Para promover el desarrollo económico en Puerto Rico, la enmienda Pierluisi/Duffy/Young eliminaría este tope para Puerto Rico por 10 años o hasta que la Junta de Supervisión Independiente establecida por PROMESA concluya, lo que ocurra primero. Basado en las mejores estadísticas disponibles, esta enmienda asegura que las pequeñas empresas situadas en más del 80 por ciento de las “áreas cualificadas del censo” en Puerto Rico puedan ser elegibles para competir.
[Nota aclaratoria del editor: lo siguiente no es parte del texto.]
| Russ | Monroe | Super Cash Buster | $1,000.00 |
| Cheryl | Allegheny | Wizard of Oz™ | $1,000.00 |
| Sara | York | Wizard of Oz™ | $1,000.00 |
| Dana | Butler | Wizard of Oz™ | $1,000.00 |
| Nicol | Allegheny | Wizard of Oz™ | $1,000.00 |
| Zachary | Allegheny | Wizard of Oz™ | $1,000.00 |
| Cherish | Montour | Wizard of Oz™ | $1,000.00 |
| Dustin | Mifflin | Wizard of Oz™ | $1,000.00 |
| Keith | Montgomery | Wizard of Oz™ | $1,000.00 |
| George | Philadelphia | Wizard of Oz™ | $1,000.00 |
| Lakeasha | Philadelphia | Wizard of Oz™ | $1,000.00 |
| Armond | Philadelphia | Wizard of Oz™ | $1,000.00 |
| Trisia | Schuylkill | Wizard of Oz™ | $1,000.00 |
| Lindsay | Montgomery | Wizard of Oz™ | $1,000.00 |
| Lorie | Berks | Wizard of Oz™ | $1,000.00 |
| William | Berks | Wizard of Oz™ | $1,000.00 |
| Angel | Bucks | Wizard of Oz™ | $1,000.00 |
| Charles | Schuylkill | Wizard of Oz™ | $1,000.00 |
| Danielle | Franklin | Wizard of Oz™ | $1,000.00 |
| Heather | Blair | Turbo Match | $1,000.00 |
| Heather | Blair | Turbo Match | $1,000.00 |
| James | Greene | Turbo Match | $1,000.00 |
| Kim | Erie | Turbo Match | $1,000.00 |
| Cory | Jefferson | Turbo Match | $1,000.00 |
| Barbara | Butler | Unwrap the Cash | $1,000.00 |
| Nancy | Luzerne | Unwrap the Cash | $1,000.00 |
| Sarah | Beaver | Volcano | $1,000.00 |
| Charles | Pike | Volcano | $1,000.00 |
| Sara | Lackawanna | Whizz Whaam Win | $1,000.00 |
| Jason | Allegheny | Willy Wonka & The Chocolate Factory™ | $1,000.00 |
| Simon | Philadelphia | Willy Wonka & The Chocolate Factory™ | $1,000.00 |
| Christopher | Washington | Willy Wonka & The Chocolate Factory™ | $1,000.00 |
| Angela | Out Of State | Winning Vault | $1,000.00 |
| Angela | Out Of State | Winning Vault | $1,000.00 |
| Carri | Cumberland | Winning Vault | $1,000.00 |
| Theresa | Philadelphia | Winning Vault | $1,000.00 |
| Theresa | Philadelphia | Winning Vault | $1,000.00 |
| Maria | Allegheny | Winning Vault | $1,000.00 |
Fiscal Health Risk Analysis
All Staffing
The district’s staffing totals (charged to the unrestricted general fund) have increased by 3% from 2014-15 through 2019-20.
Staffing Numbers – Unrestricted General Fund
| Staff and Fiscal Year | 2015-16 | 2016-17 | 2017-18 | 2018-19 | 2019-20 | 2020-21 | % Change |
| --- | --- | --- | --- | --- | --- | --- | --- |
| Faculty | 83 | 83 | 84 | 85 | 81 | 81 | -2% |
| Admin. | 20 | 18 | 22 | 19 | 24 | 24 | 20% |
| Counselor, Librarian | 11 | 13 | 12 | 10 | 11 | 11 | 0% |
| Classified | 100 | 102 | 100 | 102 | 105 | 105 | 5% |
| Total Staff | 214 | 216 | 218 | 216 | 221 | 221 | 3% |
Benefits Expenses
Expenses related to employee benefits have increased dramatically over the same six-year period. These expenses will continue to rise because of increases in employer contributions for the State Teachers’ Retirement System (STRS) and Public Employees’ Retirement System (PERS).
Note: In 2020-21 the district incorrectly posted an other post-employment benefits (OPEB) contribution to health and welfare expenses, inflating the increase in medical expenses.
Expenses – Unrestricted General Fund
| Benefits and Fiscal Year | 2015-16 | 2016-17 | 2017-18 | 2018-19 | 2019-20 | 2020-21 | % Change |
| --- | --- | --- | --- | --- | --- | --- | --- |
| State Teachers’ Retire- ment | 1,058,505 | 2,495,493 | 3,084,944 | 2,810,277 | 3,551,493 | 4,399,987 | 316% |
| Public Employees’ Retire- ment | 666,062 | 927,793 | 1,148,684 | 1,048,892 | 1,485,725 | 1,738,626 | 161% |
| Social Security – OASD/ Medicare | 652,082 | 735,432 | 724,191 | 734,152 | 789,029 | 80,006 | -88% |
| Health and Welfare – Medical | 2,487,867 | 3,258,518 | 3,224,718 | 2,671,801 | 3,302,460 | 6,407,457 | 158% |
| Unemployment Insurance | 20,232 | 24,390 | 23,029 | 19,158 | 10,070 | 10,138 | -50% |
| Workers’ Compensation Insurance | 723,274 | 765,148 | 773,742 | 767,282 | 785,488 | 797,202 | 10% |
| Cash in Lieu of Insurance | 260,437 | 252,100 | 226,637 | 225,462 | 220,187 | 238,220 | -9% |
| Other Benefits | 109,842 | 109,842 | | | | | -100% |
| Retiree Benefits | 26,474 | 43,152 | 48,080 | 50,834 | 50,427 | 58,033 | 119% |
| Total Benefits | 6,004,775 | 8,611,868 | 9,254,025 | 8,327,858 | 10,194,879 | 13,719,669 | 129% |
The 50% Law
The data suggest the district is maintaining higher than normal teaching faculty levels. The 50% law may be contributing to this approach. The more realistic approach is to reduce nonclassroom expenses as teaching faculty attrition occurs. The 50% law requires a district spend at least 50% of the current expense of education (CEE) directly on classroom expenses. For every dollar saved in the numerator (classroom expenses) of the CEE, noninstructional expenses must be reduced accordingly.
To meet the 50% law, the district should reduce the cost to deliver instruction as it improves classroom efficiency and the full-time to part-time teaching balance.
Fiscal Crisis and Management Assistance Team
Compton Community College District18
Pierluisi, además, respaldó la enmienda de los representantes David Jolly (R-Florida) y Carlos Curbelo (R-FL).Esta enmienda le requiere al Grupo de Trabajo del Congreso sobre el Crecimiento Económico en Puerto Rico, creado por la Sección 409 de esta ley, que informe sobre los cambios recomendados en la política pública federal que reduciría la pobreza infantil en Puerto Rico. Dijo que la pobreza “tiene sus raíces en el trato desigual que Puerto Rico recibe bajo los programas federales importantes contra la pobreza, que sólo es permisible porque Puerto Rico es un territorio en vez de un estado. Para reducir la pobreza, debemos poner fin al trato desigualdad. Y para terminar el trato desigual, Puerto Rico debe descartar su condición territorial a favor de la estadidad o la soberanía nacional”.

“Este proyecto de ley es un paso esencial, pero no es la solución duradera. El gobierno federal, al igual que el de Puerto Rico, deben aceptar un hecho fundamental. Mientras mis constituyentes sean tratados como ciudadanos de segunda clase, Puerto Rico nunca tendrá una economía de primera. Puerto Rico tiene que convertirse en un estado para ser un miembro igual de la familia estadounidense, lo que es el próximo paso lógico; o Puerto Rico debe unirse a la comunidad de naciones como un país soberano. Puerto Rico merece tener democracia plena y dignidad plena—no merece menos”, finalizó diciendo.